It is, perhaps, ironic that the people who bray on and on about the War on Christmas every winter tend to be Christian. Who else, after all, thinks that substituting the words “happy holidays” for “merry Christmas” could make the baby Jesus weep—and during his birthday month, no less?? Conservative Christian pundits foaming at the mouth over Starbucks cups or the re-litigating of old Christmas tunes is now almost as much an annual tradition as caroling. But the fact is, the first shots in the War on Christmas were actually fired by the Jesus set.
In the mid-17th century, the government of the Massachusetts Bay Colony, one of the early Puritan settlements in what would become the United States, banned the celebration of Christmas. The Puritans, who had fled persecution by the Anglican majority in England, considered any feasts that had been established by the Anglican Church unholy, Jesus’s alleged birthday included. They weren’t crazy about the Pagan undertones either—Christmas is closely connected with the winter solstice—and so anyone caught celebrating Christmas, according to an early colony law book, could be subjected to a five-shilling fine.
The descendants of those Puritans now work at Fox News, where they spend every December trying to convince their viewers that Muslims, Jews, and atheists have put aside their differences to wage a holy battle against Christmas. It’s a ludicrous supposition: Muslims, Jews, and atheists are far too busy arguing about the future of Israel on Twitter to actually fight in the War on Christmas. I, however, am not.
The War on Christmas is a guerrilla war, and I’ve been on the front lines now for almost a decade. I’m not a descendant of the Puritans (if my ancestors thought anything was holy, it was probably mead), but I’ve enlisted nonetheless, and my resistance most often takes the form of simply not participating. Instead, I like to treat Christmas like the Jews do: Ignore it, and go out for Chinese.
We all have our own motivations for joining up, but mine are simple: Christmas is expensive, time-consuming, and, most importantly, terrible for the blue planet we’re rapidly destroying.

- **Stored data**:
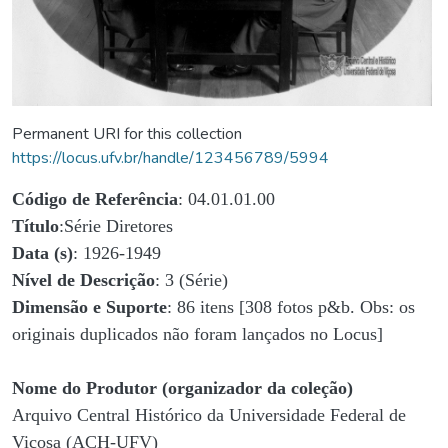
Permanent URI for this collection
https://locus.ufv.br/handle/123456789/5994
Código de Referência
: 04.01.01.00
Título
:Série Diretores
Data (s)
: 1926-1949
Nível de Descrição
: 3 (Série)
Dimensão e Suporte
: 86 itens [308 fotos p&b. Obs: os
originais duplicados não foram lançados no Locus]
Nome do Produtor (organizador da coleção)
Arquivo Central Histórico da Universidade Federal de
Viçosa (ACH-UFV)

- **What you should do**: Return the stretch of the War on Christmas essay from "The descendants of" through "however, am not.", copied word for word.

- **Response below**:
The descendants of those Puritans now work at Fox News, where they spend every December trying to convince their viewers that Muslims, Jews, and atheists have put aside their differences to wage a holy battle against Christmas. It’s a ludicrous supposition: Muslims, Jews, and atheists are far too busy arguing about the future of Israel on Twitter to actually fight in the War on Christmas. I, however, am not.